MADISON, Wis. — Voters across the Badger State won't get a direct say on whether a 173-year-old law banning abortion should be repealed, at least not anytime soon.
A push by Democratic Gov. Tony Evers to allow voters to change the law was swiftly shut down Tuesday by Republicans.
In June, GOP leaders previously rejected a special session to repeal Wisconsin's abortion ban from 1849.
This time, however, Gov. Evers took a different approach and called on lawmakers to take up a constitutional amendment that would allow Wisconsin voters to change state law by referendum, which ultimately was rejected by Republican leaders in a matter of seconds.
“We have put the opportunity for them [Republicans] to overturn the abortion ban in front of them many times, but today they even denied Wisconsin voters the opportunity to weigh in on this issue directly, and that is incredibly disappointing,” Assembly Minority Leader Greta Neubauer (D-Racine) said.
The changes proposed by Gov. Evers would let voters decide the fate of not just the 1849 abortion law, but other existing state laws as well.

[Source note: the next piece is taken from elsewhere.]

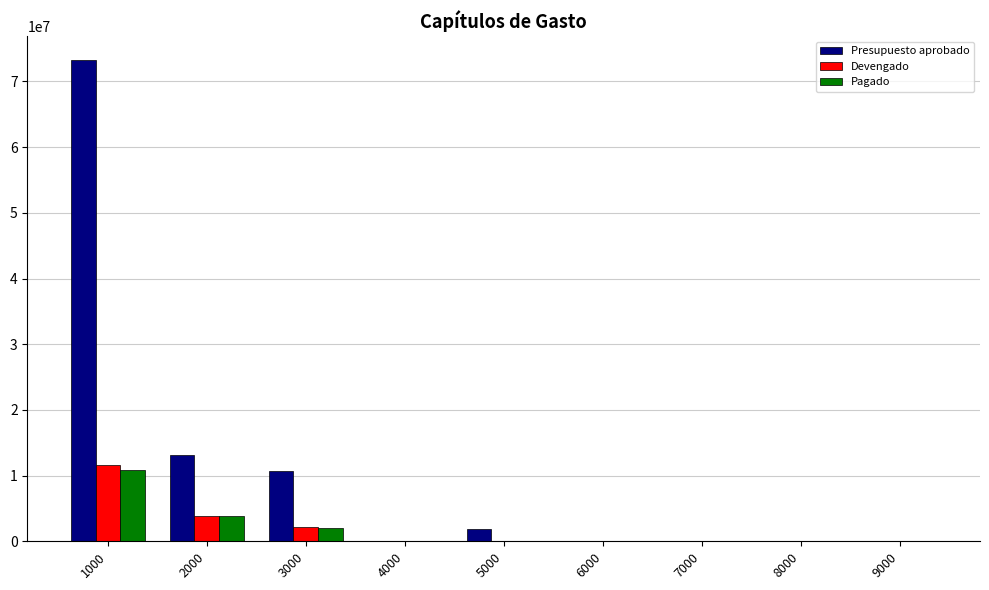

Between 3000 and 5000, which series saw the biggest shift?

Presupuesto aprobado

With no discussion or debate on the proposal, abortion rights advocates took the conversation outside of the Capitol and rallied behind the governor, who faces reelection in November.
“They [lawmakers] haven't been in since March,” Gov. Evers told reporters. “Other people have been working. They could have [come] in. They could have [come] in for a day and at least had a discussion. They are telling the women of the state of Wisconsin [to] go jump in a lake.”
At the federal level, Republican Sen. Ron Johnson is on record suggesting that voters should be the ones who decide how the law from 1849 is changed, which is the process Gov. Evers hoped to begin Tuesday.
However, state Republicans dismissed the governor's request as a “political stunt.”
“Governor Evers would rather push his agenda to have abortion available until birth than talk about his failure to address rising crime and runaway inflation caused by his liberal DC allies,” Senate Majority Leader Devin LeMahieu (R-Oostburg) and Assembly Speaker Robin Vos (R-Rochester) said in a statement after the special session was initially called. “Hopefully, voters see through his desperate political stunt.”
An exclusive Spectrum News/Siena College poll found that 72% of likely voters in Wisconsin want a new abortion law. However, there is disagreement over how far the policy should go.
Though the governor's push to get an abortion referendum on the ballot was unsuccessful, the future of abortion law in Wisconsin still rests with voters based on who they elect in November.